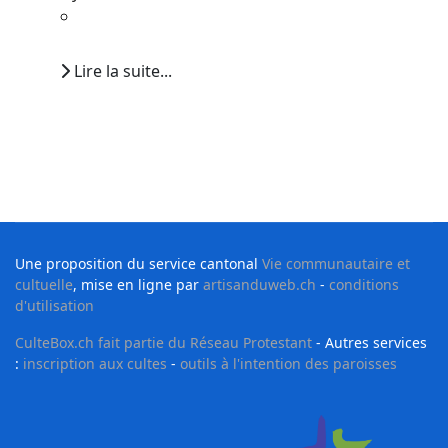
Lire la suite...
Une proposition du service cantonal
Vie communautaire et
cultuelle
, mise en ligne par
artisanduweb.ch
-
conditions
d'utilisation
CulteBox.ch fait partie du Réseau Protestant
- Autres services
:
inscription aux cultes
-
outils à l'intention des paroisses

----------

BRIEF -> Without the pictures, please output every record exactly.

THE ANSWER ->
Lire la suite...
Une proposition du service cantonal
Vie communautaire et
cultuelle
, mise en ligne par
artisanduweb.ch
-
conditions
d'utilisation
CulteBox.ch fait partie du Réseau Protestant
- Autres services
:
inscription aux cultes
-
outils à l'intention des paroisses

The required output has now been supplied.